> [WHAT YOU NEED TO DO] The lines needed are those below that contain the word "property"; copy each one.

> [SOURCE RECORDS]

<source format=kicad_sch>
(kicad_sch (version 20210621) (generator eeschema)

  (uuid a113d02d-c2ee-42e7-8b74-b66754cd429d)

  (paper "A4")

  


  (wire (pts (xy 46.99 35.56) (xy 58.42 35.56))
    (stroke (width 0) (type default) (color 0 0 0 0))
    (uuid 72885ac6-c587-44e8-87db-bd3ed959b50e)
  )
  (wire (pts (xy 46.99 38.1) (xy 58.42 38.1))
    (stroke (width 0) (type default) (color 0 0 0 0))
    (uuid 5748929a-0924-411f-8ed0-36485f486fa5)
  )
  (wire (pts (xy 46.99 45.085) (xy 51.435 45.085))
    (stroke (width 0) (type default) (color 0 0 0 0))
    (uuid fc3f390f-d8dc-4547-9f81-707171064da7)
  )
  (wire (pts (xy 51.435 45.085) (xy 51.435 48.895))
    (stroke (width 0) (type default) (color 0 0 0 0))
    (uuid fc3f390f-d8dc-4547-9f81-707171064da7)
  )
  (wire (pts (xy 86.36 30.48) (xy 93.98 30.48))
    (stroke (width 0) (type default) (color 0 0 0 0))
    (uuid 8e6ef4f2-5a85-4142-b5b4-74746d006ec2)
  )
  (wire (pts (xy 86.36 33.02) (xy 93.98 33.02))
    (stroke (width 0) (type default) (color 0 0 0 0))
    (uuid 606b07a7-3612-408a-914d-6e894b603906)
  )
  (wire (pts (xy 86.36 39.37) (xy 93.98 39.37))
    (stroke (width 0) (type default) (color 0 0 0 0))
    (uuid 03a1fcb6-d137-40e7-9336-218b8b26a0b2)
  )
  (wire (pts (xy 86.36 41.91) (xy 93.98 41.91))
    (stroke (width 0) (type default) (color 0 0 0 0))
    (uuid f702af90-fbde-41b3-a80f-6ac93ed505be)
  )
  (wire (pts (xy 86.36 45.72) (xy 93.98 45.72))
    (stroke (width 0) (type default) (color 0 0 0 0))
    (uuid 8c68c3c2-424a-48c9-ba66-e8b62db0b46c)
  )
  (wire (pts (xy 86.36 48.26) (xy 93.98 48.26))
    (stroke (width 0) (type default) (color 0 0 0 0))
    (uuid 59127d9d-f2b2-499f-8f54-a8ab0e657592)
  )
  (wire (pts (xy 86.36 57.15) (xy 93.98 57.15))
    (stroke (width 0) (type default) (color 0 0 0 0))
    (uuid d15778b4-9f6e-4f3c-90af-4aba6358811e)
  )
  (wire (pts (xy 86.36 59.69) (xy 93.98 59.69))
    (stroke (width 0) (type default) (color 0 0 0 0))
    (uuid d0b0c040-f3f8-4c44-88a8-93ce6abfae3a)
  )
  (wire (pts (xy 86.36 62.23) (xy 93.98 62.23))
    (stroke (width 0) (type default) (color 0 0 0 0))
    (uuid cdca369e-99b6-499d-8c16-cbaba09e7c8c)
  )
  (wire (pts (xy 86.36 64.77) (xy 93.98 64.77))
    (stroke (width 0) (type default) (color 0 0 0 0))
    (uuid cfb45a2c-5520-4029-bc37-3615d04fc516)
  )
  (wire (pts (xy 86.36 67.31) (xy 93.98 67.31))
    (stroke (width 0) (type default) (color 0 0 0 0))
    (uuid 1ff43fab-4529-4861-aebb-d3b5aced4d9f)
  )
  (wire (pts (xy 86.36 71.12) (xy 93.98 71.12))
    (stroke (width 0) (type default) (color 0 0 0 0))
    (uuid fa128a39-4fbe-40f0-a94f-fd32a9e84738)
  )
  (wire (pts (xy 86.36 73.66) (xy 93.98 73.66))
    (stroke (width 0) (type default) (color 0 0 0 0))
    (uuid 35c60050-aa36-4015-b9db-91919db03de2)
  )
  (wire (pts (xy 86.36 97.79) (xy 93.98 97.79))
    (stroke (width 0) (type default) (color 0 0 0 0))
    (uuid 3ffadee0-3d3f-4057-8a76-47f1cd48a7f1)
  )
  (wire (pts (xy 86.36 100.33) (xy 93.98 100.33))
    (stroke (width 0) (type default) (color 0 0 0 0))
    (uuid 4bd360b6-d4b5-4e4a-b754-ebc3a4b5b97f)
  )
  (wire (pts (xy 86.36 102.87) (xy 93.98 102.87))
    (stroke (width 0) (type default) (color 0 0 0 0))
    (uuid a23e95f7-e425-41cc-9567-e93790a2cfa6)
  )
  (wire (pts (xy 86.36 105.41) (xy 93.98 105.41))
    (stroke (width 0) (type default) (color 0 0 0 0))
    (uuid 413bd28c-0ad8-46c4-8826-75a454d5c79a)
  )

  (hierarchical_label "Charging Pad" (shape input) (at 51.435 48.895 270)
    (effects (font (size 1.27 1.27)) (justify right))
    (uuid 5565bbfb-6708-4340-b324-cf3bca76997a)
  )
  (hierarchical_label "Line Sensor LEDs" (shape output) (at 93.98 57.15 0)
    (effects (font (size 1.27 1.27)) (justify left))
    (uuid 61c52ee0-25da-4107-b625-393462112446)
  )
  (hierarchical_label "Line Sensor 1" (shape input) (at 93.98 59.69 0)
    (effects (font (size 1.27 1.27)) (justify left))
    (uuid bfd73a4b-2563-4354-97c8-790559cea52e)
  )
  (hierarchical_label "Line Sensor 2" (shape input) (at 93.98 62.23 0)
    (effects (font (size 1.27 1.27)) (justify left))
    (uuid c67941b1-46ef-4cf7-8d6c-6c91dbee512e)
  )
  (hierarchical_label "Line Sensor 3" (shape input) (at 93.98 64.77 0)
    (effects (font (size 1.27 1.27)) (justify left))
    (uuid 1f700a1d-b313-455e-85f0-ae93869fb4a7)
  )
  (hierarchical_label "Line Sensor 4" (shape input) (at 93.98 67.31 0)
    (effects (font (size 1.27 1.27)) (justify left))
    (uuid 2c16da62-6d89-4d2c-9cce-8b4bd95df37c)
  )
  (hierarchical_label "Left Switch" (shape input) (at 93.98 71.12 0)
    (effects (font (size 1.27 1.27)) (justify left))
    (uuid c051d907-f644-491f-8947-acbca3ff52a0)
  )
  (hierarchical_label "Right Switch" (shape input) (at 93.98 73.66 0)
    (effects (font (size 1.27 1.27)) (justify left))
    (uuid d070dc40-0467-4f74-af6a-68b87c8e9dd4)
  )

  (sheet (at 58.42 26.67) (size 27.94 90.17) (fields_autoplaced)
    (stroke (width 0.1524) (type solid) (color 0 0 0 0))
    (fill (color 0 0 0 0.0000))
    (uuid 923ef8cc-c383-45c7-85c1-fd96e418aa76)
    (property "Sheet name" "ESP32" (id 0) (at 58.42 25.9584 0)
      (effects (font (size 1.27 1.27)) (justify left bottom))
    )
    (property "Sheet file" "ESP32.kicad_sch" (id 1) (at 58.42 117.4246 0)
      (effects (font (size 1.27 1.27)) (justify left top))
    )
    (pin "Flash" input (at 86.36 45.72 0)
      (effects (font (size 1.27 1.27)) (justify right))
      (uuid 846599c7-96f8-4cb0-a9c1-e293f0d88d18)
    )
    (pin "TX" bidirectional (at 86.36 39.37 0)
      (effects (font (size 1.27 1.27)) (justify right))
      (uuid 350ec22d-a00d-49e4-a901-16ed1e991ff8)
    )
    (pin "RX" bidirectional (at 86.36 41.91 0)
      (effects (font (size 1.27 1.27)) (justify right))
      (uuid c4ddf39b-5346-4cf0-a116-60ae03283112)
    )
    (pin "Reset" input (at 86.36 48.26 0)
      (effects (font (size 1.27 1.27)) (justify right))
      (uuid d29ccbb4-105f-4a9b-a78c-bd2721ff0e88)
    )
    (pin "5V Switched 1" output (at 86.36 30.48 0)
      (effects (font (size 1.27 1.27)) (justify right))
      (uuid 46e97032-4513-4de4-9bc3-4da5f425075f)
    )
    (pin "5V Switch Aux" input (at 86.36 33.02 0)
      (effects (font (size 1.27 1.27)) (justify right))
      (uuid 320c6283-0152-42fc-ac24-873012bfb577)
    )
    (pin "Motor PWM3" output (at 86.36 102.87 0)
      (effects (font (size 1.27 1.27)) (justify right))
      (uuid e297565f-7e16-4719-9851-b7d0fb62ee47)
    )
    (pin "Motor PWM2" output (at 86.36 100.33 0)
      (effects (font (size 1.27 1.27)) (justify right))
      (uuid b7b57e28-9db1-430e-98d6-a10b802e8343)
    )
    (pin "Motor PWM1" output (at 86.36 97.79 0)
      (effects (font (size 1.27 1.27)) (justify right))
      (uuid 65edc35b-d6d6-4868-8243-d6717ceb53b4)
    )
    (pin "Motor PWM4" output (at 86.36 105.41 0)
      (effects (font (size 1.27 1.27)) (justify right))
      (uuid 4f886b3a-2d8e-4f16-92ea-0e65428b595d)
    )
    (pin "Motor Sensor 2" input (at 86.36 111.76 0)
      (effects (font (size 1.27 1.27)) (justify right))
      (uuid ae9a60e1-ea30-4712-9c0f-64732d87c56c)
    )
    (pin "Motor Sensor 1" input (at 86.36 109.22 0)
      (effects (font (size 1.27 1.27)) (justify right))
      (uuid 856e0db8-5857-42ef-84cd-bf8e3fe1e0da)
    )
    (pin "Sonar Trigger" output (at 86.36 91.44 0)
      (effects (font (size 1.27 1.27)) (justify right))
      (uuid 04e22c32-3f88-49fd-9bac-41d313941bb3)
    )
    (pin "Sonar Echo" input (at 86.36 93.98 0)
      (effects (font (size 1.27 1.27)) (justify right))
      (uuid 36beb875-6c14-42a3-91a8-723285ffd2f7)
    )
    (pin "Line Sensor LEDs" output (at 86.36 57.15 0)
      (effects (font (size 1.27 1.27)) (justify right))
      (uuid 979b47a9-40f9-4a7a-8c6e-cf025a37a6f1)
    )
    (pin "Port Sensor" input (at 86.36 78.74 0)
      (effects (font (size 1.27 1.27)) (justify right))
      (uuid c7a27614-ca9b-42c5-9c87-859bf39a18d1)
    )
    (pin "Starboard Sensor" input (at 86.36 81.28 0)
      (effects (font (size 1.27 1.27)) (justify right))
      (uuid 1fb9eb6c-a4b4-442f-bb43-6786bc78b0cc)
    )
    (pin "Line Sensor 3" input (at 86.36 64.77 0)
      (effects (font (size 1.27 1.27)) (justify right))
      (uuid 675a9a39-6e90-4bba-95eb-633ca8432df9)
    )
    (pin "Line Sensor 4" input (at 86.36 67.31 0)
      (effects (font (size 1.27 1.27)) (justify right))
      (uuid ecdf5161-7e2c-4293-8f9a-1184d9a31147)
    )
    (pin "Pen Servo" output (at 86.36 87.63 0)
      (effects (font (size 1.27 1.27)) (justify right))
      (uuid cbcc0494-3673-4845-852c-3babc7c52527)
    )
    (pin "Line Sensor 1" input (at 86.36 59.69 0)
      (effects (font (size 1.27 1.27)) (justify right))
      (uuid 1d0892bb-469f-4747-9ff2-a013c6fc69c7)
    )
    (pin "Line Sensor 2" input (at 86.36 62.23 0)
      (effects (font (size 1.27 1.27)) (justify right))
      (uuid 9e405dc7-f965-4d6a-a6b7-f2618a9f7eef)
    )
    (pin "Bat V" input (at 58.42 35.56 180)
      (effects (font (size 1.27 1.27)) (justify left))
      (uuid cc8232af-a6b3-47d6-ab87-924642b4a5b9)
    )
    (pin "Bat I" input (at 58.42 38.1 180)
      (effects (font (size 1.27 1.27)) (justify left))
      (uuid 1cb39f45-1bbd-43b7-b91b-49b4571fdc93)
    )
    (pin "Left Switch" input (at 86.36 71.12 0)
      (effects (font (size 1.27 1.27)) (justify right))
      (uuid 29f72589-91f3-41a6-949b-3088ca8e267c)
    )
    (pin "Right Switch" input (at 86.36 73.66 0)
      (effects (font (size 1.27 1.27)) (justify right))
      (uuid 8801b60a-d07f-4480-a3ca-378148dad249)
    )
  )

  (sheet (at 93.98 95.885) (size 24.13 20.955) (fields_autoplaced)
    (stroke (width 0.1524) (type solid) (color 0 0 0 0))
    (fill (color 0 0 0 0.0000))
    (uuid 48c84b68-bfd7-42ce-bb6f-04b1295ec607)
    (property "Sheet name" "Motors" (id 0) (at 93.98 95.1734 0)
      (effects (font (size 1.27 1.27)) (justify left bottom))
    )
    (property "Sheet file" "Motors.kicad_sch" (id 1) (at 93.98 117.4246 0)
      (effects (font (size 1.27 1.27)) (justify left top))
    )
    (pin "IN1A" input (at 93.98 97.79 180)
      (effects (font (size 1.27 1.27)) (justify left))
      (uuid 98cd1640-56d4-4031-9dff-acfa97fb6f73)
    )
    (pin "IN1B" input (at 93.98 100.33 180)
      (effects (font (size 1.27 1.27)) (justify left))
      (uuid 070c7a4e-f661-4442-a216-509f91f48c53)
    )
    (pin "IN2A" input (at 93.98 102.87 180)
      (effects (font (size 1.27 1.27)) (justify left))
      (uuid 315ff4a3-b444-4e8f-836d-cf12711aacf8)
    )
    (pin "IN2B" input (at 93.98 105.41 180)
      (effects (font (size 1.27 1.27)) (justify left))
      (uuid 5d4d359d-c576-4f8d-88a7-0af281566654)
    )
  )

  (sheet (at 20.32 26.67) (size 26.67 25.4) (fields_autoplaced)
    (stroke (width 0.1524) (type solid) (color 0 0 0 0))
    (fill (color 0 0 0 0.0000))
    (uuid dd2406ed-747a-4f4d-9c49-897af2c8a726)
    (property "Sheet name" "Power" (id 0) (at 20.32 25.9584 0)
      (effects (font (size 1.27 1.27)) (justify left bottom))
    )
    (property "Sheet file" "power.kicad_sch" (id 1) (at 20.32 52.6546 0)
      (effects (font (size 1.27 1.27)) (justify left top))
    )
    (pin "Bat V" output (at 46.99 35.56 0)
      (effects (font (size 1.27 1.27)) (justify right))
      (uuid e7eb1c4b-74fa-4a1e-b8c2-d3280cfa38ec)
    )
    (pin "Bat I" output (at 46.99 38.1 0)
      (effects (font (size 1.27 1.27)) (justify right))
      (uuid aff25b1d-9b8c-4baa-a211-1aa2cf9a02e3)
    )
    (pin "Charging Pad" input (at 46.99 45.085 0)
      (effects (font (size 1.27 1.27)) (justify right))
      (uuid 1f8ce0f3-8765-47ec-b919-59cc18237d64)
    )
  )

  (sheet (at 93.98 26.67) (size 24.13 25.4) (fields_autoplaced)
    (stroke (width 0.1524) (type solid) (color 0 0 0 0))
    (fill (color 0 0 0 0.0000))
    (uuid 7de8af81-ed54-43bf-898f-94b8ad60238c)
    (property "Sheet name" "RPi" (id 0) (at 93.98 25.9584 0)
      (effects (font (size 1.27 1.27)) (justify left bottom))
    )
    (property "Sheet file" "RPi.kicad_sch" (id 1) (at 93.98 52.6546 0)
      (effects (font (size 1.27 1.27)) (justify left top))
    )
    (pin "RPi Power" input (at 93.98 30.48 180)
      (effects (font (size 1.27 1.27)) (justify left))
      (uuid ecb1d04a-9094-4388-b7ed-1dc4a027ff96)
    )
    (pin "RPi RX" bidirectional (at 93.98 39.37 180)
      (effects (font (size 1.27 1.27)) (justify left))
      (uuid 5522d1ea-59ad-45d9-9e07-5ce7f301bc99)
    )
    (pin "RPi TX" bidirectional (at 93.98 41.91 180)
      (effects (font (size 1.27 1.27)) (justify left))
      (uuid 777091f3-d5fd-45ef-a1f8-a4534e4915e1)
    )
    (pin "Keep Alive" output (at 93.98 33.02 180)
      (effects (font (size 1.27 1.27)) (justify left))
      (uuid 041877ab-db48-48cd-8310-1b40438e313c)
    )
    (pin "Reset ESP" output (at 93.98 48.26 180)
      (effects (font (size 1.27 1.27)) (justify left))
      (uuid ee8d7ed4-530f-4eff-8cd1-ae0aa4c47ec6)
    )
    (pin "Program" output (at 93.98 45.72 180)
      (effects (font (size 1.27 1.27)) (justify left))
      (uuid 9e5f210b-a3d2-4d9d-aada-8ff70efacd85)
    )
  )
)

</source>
...
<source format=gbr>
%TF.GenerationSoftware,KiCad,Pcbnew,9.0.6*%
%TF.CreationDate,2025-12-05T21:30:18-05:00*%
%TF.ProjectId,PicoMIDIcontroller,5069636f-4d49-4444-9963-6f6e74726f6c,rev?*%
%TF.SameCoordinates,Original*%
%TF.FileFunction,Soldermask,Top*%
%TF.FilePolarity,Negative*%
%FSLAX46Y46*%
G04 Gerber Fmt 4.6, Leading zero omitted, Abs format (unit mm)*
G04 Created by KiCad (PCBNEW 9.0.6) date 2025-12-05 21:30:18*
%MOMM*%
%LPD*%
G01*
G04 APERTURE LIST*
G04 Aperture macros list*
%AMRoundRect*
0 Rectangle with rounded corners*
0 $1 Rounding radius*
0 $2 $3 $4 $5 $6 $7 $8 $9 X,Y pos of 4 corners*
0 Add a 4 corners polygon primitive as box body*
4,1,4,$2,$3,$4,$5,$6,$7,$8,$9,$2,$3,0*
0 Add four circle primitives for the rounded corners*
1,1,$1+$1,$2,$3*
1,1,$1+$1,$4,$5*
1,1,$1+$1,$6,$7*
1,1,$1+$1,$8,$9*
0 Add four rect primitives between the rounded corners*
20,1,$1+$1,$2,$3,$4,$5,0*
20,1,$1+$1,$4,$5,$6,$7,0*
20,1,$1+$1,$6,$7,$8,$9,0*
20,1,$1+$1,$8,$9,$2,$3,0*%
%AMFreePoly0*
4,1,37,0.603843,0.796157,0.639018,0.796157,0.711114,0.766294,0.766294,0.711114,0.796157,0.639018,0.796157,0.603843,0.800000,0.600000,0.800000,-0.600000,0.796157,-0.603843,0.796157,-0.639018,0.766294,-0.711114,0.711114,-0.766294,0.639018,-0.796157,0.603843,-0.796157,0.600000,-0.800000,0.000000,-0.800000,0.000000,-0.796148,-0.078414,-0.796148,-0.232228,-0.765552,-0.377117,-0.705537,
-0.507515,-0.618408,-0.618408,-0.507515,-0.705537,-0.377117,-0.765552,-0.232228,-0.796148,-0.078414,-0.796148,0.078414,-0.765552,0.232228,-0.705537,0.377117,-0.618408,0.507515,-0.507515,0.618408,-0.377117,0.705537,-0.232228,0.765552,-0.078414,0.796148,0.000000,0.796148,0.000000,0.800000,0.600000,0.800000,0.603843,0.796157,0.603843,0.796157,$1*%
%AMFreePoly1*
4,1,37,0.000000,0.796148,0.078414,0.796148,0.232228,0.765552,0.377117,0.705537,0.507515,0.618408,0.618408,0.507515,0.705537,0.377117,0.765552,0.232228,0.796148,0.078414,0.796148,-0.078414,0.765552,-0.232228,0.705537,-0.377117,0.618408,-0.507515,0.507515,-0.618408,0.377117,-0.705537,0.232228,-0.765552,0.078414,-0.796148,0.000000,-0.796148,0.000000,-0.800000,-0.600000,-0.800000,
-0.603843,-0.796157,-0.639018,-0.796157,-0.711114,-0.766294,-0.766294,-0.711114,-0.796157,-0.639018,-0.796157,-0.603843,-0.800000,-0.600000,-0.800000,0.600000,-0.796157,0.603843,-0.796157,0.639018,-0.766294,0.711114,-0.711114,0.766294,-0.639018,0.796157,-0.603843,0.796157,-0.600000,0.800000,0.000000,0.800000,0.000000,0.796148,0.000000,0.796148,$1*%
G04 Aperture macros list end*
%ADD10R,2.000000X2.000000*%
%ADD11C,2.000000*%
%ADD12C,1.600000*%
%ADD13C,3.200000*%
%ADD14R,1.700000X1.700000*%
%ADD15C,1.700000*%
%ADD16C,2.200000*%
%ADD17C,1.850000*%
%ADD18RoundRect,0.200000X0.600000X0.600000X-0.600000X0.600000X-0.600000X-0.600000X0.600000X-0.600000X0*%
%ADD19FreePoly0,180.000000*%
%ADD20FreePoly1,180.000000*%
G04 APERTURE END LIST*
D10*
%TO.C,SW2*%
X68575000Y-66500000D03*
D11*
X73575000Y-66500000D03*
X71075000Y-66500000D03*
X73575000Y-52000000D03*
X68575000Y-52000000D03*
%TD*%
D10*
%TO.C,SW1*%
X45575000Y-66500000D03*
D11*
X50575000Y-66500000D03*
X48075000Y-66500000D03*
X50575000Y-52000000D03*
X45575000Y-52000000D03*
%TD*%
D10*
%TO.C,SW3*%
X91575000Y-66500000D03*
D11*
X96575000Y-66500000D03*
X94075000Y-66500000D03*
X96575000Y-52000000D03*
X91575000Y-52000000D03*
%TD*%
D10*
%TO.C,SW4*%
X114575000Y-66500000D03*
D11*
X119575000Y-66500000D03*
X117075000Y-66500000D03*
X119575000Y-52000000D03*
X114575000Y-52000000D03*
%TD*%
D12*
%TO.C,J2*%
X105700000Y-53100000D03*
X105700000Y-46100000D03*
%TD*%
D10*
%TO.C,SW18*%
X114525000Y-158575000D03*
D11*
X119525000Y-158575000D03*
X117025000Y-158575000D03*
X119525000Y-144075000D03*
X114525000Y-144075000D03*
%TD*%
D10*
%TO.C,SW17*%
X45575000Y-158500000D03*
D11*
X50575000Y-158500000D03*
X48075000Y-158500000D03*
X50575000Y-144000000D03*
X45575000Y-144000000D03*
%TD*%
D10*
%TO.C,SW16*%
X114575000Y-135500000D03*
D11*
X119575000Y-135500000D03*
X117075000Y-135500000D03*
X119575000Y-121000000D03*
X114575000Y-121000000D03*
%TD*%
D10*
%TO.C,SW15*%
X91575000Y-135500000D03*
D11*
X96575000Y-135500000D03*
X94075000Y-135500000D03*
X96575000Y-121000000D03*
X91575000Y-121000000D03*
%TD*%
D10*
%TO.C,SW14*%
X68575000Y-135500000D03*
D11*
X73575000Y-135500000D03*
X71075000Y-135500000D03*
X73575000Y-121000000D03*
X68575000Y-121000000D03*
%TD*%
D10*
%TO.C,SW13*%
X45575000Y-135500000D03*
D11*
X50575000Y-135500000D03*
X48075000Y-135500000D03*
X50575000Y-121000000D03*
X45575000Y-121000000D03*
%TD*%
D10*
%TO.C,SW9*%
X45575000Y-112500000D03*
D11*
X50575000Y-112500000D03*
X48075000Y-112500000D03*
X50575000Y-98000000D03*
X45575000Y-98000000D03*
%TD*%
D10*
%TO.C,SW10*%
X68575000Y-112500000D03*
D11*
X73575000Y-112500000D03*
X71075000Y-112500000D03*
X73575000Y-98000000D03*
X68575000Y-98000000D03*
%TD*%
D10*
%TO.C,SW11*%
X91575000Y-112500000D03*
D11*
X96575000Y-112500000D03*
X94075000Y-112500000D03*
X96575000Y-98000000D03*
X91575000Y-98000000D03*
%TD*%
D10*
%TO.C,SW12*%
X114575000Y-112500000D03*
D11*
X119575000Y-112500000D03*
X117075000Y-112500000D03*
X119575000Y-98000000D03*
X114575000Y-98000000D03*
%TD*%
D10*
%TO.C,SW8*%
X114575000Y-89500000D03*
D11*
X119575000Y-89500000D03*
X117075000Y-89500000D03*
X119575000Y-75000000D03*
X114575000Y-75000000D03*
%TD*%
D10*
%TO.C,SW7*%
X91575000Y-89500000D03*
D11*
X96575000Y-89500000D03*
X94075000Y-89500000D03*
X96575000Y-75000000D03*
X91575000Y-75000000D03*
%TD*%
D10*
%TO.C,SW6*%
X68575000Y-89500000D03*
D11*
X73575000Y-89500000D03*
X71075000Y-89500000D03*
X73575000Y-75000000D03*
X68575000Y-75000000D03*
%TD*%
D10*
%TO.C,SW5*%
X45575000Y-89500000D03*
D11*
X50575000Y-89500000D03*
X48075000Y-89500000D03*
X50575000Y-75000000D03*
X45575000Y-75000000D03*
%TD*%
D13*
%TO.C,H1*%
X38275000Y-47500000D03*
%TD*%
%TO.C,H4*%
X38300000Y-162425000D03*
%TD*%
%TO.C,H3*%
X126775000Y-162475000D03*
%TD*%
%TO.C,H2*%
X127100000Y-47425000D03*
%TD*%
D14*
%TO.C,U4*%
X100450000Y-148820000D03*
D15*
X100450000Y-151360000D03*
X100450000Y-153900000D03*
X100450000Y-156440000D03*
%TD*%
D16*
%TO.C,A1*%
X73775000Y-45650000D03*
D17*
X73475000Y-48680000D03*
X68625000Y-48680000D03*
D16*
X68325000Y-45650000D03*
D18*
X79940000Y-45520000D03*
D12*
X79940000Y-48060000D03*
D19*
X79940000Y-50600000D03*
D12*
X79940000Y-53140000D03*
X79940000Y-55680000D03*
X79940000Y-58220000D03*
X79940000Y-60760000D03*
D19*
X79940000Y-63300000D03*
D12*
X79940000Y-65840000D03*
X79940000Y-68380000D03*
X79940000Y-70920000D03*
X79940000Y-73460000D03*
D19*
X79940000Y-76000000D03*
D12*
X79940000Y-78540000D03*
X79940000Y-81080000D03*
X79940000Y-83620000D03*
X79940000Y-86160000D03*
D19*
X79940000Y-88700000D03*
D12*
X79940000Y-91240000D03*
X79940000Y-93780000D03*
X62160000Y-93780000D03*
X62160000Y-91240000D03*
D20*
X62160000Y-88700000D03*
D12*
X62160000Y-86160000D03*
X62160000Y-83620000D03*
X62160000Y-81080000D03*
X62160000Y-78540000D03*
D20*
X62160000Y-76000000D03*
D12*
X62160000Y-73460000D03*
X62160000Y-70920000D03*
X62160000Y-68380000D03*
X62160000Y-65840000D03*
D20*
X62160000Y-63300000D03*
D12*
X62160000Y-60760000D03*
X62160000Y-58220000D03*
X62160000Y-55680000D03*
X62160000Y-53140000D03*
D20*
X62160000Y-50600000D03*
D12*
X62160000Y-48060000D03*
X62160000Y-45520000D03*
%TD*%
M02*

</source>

> [TASK RESULT]
    (property "Sheet name" "ESP32" (id 0) (at 58.42 25.9584 0)
    (property "Sheet file" "ESP32.kicad_sch" (id 1) (at 58.42 117.4246 0)
    (property "Sheet name" "Motors" (id 0) (at 93.98 95.1734 0)
    (property "Sheet file" "Motors.kicad_sch" (id 1) (at 93.98 117.4246 0)
    (property "Sheet name" "Power" (id 0) (at 20.32 25.9584 0)
    (property "Sheet file" "power.kicad_sch" (id 1) (at 20.32 52.6546 0)
    (property "Sheet name" "RPi" (id 0) (at 93.98 25.9584 0)
    (property "Sheet file" "RPi.kicad_sch" (id 1) (at 93.98 52.6546 0)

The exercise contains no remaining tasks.